## DOCUMENT PASSAGE
>>>>
Former Israeli Intel Chief: “If We Shall Not End This Occupation, We Shall Not Have Democracy”

Palestine Israel
Former Israeli Intel Chief: “If We Shall Not End This Occupation, We Shall Not Have Democracy”

There has been a lot of truly terrible American journalism around Israel’s assault on Gaza. From the acceptable kind of antisemitism endorsed by our power centers to their stenographers dutifully pushing a defense of American empire and calling it journalism to our major news organizations outright publishing Benjamin Netanyahu’s lies about his murder of World Kitchen Workers, mainstream American media has broadly eschewed any kind of journalistic principles in order to aid an unhinged Israeli regime that most people in Israel don’t even support. This whole crisis is as good of an example you will see as to how a lot of mainstream media’s primary job is to protect the objectives of American empire.

Which is why it’s always a breath of fresh air seeing a Christiane Amanpour report. She is a capital-J journalist and she conducted a must-see interview with Ami Ayalon, the former head of Shin Bet, Israel’s internal security service. If you only got your news from stenographers like Jake Tapper who routinely spread misinformation that confirms their priors and misinforms the public, you would think Ayalon’s quotes came from some campus radical in a tent in the quad.
<<<<
## YOUR ASSIGNMENT
Carry on the commentary about the Ami Ayalon interview, starting after its final sentence. You won't need the material after this point.

## DATA SECTION
>>>>
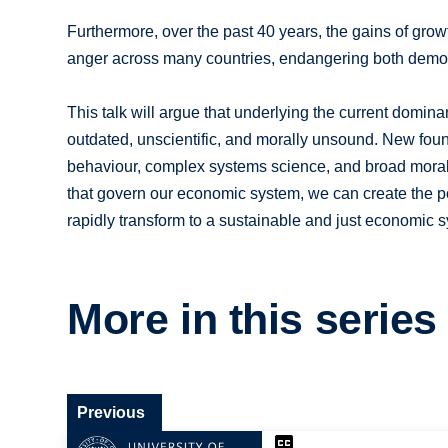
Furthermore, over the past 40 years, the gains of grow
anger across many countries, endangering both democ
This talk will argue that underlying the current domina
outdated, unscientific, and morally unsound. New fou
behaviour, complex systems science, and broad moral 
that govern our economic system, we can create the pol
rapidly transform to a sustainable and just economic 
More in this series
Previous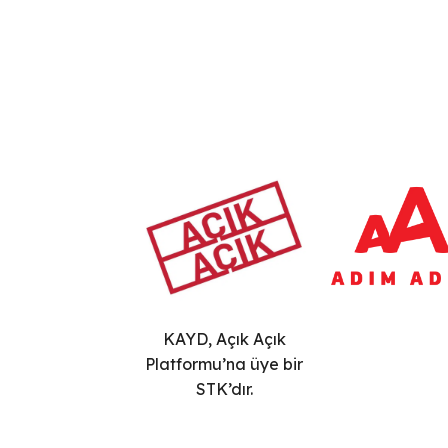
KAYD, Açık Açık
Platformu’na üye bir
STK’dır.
<<<<
>>>>
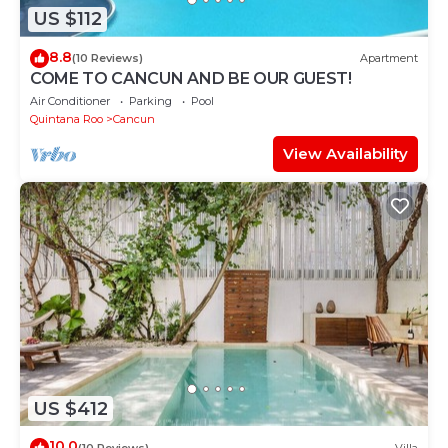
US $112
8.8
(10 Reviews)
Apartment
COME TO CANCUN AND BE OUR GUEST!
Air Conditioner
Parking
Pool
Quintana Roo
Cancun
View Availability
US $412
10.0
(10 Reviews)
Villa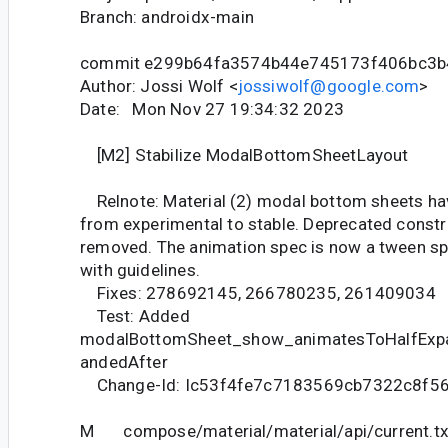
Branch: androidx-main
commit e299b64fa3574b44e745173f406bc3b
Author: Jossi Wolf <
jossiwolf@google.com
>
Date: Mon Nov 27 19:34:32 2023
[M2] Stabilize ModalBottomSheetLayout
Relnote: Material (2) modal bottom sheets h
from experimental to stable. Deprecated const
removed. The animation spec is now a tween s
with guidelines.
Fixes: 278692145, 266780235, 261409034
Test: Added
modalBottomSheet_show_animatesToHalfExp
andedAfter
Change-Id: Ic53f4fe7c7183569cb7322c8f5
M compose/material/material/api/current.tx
<<<<
## ANSWER TO THE PROBLEM
The reality is that many people in Israel like Ayalon are acutely aware of the depravity of the Israeli state, and his statements completely shatter the narrow worldview American stenographers have constructed around a country they prove time and time again they fundamentally do not understand. I urge you to watch the entire interview, but this is Ayalon’s thesis he returns to several times throughout Amanpour’s questioning.

“Unless we shall understand again and again, I’m saying it, that if we shall not end the occupation, we shall not have security. And if we shall not end this occupation we shall not have democracy…and this is the end of the Zionist dream because the Zionist dream is a state for Israel with a specific identity—a Jewish democracy. Our parents did not come from Arab states and Europe in order to create a totalitarian regime, and nobody will accept it. Palestinians are demanding freedom and they will fight for the end of occupation, and unless we shall understand that this piece of land is ours but it is not only ours—we have only two options—to divide it and to keep our identity or not to divide it and to lose our identity and to lose our security as well.”

In America, if you said, “this is the end of the Zionist dream for Israel,” you would be characterized as a radical extremist hellbent on spreading antisemitism. This is essentially the same argument Jamaal Bowman is making in his hotly contested Democratic primary where the Likud Party’s American election interference arm, AIPAC, has spent $23 million to unseat him (comprising a whopping 60% of all ad spending in the race), and Democratic operatives pretending to be journalists are slandering Bowman for saying essentially the same thing that Israel’s former head of internal security is asserting.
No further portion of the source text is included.